Single vs Multi-Head Attention
Attention series: 9 of 11
The most important fact about multi-head attention is that it has the same parameter count as single-head attention. The difference is purely structural: the same total Wqkv weights, partitioned into smaller q–k–v triples.
Look at the two diagrams below. Both Wqkv matrices have the same height: the same number of weight rows, the same number of parameters. What changes is how that single tall block is sliced.
Left. One head. The full Wqkv produces one big QKV: a tall Q (36 rows), a tall K, a tall V. One scoring computation runs over those full-width tensors.

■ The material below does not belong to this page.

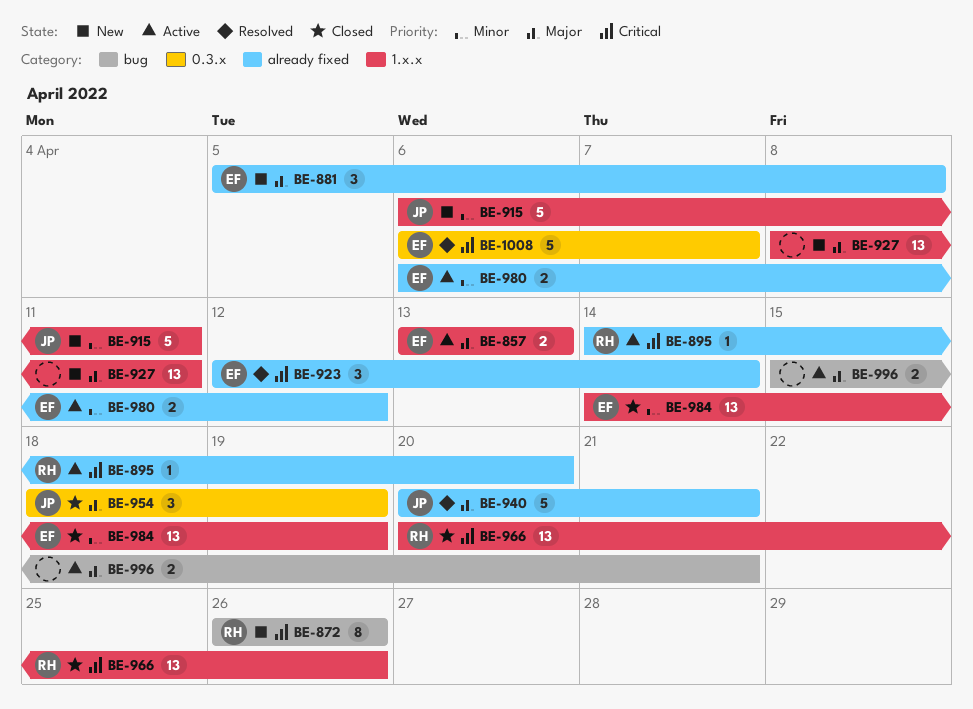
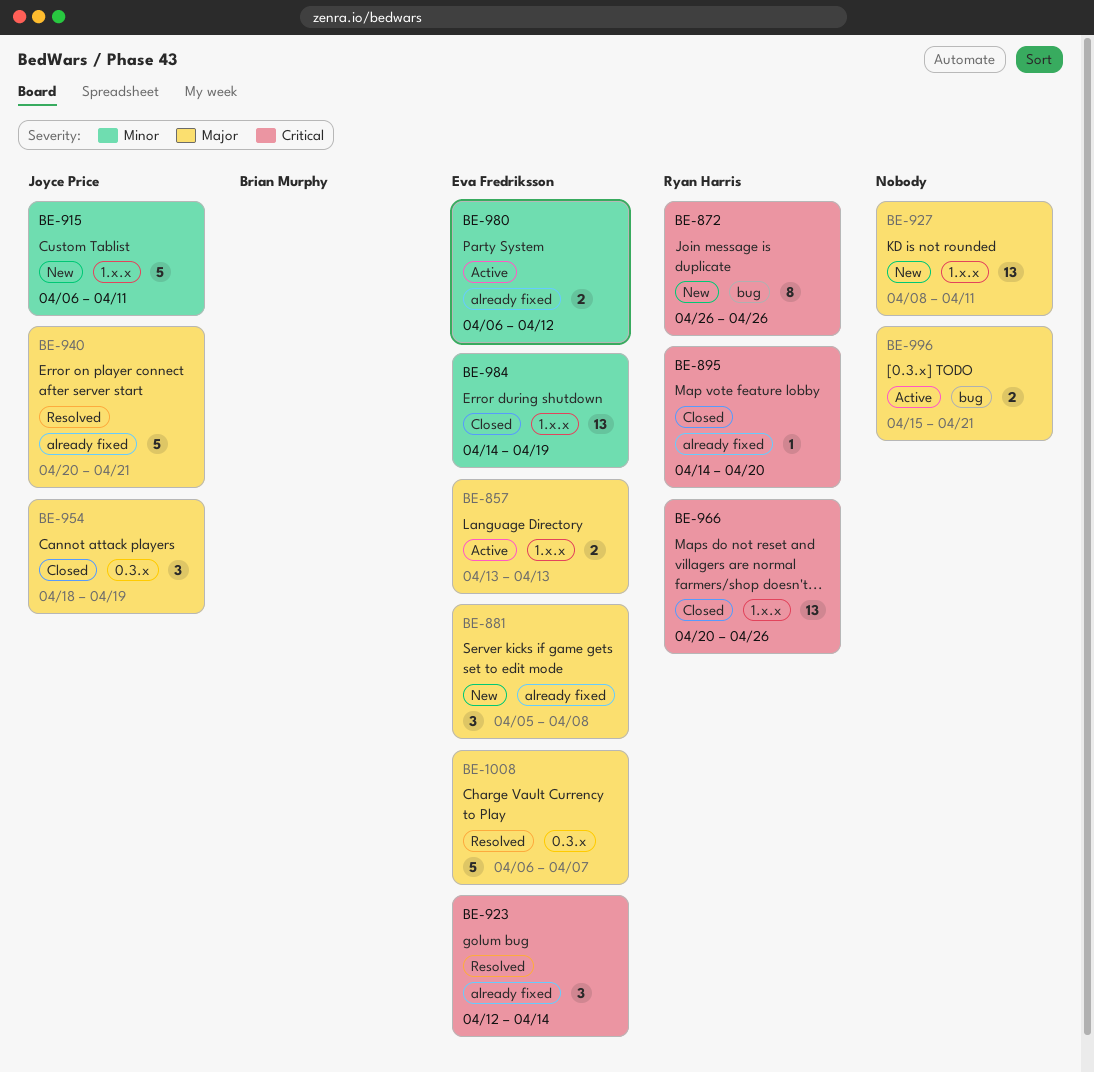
BE-895, status: Active -> Closed
BE-1008, priority: Critical -> Major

Right. 3 heads. The same-height Wqkv is sliced into 3 smaller q–k–v triples, each 12 rows tall. 3 scoring computations run in parallel, each a thinner version of the left.
The compute trade-off (kind of). Same Wqkv weights. Multi-head runs the attention scoring S = Kᵀ × Q once per head, so the dot-product count multiplies by H.
Single-head: seq × seq = 80² = 6400 dot products
Multi-head: seq × seq × H = 80² × 3 = 19200 dot products (3×)
But each multi-head dot product is narrower: its inner dimension is head_dim instead of H × head_dim. When you count actual scalar multiplications, the totals are equal:
Single-head: seq² × (H × head_dim) = 80² × 36 = 230400
Multi-head: seq² × H × head_dim = 80² × 3 × 12 = 230400
Same total work, split across H specialized questions instead of one broad one.